THE Central Bank sold an undisclosed amount of dollars early yesterday to support the local currency after it weakened to a new one-year low on strong importer demand for greenbacks, traders said.
The shilling fell 0.4 per cent to touch an intraday low of 87.80/88.00 to the dollar, last touched on Jan. 5, 2011, when it hit 89.00. It recovered to trade at 87.50/70 at 0713 GMT after the Central Bank sold dollars, and was still being quoted at the same level at 0739 GMT.
"The Central Bank came in to sell dollars again after the shilling touched 88," said a trader at one commercial bank. The Central Bank has pumped in dollars during seven different trading sessions so far this year to support the shilling.
Traders said the shilling had come under pressure from oil importers buying dollars to meet their end month supplies. "With the Central Bank's interventions, 88.00 is still the initial support level," said John Muli, a trader at African Banking Corporation.
Traders said liquidity had also tightened in the market with overnight interest rates on the interbank market rising steadily over 11 straight sessions to 6.67 per cent on Monday.

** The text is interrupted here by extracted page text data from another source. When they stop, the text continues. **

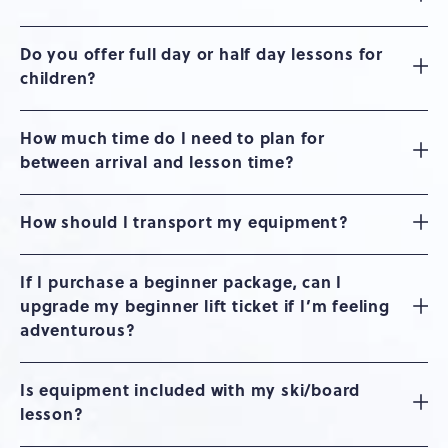
Do you offer full day or half day lessons for
children?
How much time do I need to plan for
between arrival and lesson time?
How should I transport my equipment?
If I purchase a beginner package, can I
upgrade my beginner lift ticket if I’m feeling
adventurous?
Is equipment included with my ski/board
lesson?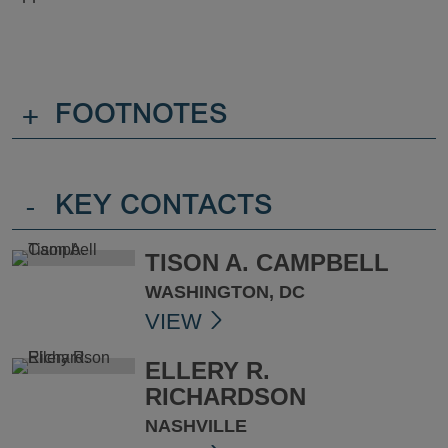
+
FOOTNOTES
-
KEY CONTACTS
TISON A. CAMPBELL
WASHINGTON, DC
VIEW
ELLERY R.
RICHARDSON
NASHVILLE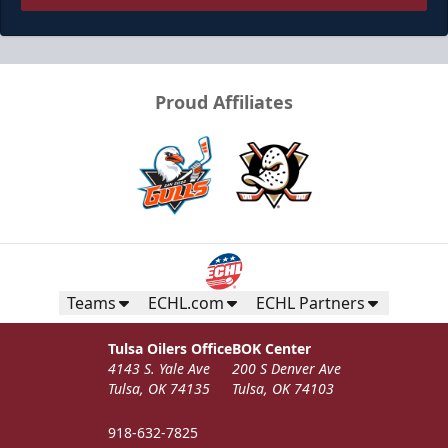
Proud Affiliates
Teams
ECHL.com
ECHL Partners
Tulsa Oilers Office
BOK Center
4143 S. Yale Ave
200 S Denver Ave
Tulsa, OK 74135
Tulsa, OK 74103
918-632-7825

The Central Bank has also been mopping up liquidity using repurchase agreements (repo) since last year to support the shilling. On Monday, the bank received bids worth Sh2.7 billion for the Sh4 billion it had offered in repurchase agreements that day.
It accepted all the bids at a weighted average interest rate of 6.5 per cent. Traders said the Central Bank could effectively support the shilling through letting interest rates on repos to rise above 7 per cent to encourage banks to offload their liquidity. "Liquidity is somewhat tighter as bond payments fall due," Muli said.